◆ TRY IT: Produce a verbatim transcript of the entries below, excluding pictures.

◆ DATASET RECORDS:
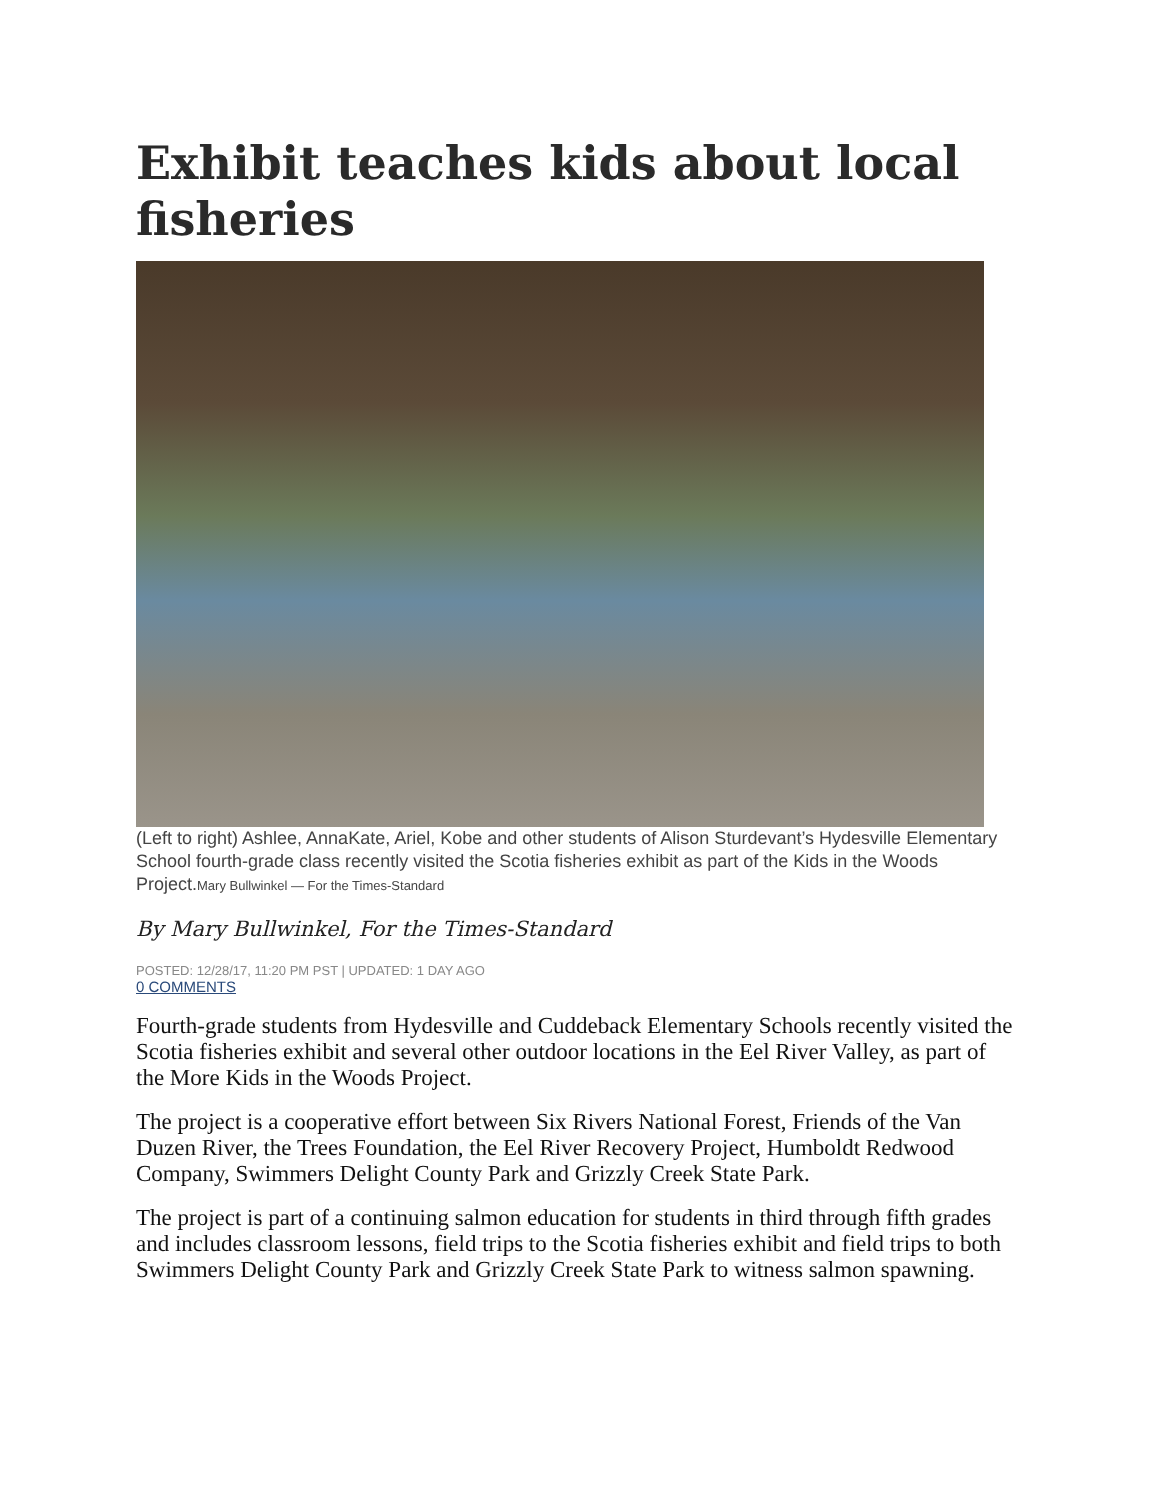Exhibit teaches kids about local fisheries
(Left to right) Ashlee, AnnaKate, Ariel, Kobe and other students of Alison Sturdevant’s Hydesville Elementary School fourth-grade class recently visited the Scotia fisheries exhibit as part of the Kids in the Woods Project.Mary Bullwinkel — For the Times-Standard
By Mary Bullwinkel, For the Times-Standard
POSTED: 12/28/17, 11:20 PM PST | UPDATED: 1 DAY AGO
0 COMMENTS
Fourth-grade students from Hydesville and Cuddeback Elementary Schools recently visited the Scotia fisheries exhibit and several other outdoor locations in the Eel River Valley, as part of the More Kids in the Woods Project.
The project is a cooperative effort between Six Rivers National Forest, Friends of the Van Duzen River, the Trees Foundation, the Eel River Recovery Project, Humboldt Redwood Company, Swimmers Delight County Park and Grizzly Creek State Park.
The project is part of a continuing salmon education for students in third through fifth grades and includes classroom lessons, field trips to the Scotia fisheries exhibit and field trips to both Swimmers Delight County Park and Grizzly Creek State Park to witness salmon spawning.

◆ EXERCISE SOLUTION:
Exhibit teaches kids about local fisheries
(Left to right) Ashlee, AnnaKate, Ariel, Kobe and other students of Alison Sturdevant’s Hydesville Elementary School fourth-grade class recently visited the Scotia fisheries exhibit as part of the Kids in the Woods Project.Mary Bullwinkel — For the Times-Standard
By Mary Bullwinkel, For the Times-Standard
POSTED: 12/28/17, 11:20 PM PST | UPDATED: 1 DAY AGO
0 COMMENTS
Fourth-grade students from Hydesville and Cuddeback Elementary Schools recently visited the Scotia fisheries exhibit and several other outdoor locations in the Eel River Valley, as part of the More Kids in the Woods Project.
The project is a cooperative effort between Six Rivers National Forest, Friends of the Van Duzen River, the Trees Foundation, the Eel River Recovery Project, Humboldt Redwood Company, Swimmers Delight County Park and Grizzly Creek State Park.
The project is part of a continuing salmon education for students in third through fifth grades and includes classroom lessons, field trips to the Scotia fisheries exhibit and field trips to both Swimmers Delight County Park and Grizzly Creek State Park to witness salmon spawning.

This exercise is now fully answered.